Esa noche cerramos capítulo. La tan esperada fiesta de graduación llegó y partió con el mismo impulso. Ahora, la vida florecería diferente. Separados, ya no seríamos los mismos. 

Para cuando mis amigos y yo cumplimos 18 años, habíamos vivido a toda prisa, al menos eso pensaba en aquel momento. A nuestro grupo, unido desde la niñez en parrandas y descalabros, le parecía imposible el hecho de que, terminada la graduación, tomaríamos disímiles caminos. 

Cansados de ejercitar el musculo gris en los exámenes, arribamos temprano al lugar de siempre. Si las paredes de la casa de Leila hablaran, contarían la primera vez que nos maquillamos, el primer beso, el primer trago y muchas otras primeras veces.

La celebración arrancó usual. Música a todo volumen, ron sobre la mesa y el familiar ruido de las bolas de billar. Para nosotros, noche calada de juerga, sin embargo, la nostalgia rasgó el ambiente.

La fiesta cayó en una especie de letargo posanestésico y por más que tratamos de ignorar el hecho inmediato de nuestra separación, la realidad nos chocó en las narices.

Entrada la madrugada, la certeza insoportable de que la Universidad puede separar a amigos sempiternos, nos rompió el corazón. Y no sé si fue la pasadera de tragos o el efecto traidor de la  melancolía, lo que nos condujo a cerrar un pacto para el resto de nuestras vidas.

Aquella muchachada que venía junta desde la pañoleta azul, decidió llevar a las palabras lo que hace tantos años sabía que era una verdad irrevocable: no cederíamos al divorcio.

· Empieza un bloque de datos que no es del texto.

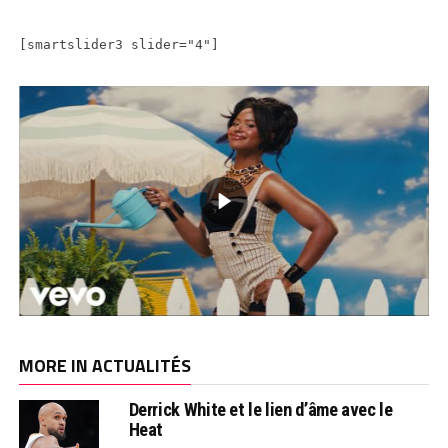
[smartslider3 slider="4"]
MORE IN ACTUALITÉS
Derrick White et le lien d’âme avec le
Heat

Esa tibia quimera recuperó el natural optimismo de todas nuestras fiestas, sin empañarlo con el fantasma del tiempo. Luego, poco a poco, se fue aquietando aquel dolor interior y asistimos serenamente a la extinción de esos pueriles arranques.

Aquella celebración pasó de gris a rosado y detuvimos el lloriqueo porque el futuro es innegable y, por más que quisiéramos, no se puede  seguir viviendo con complejo de Peter Pan.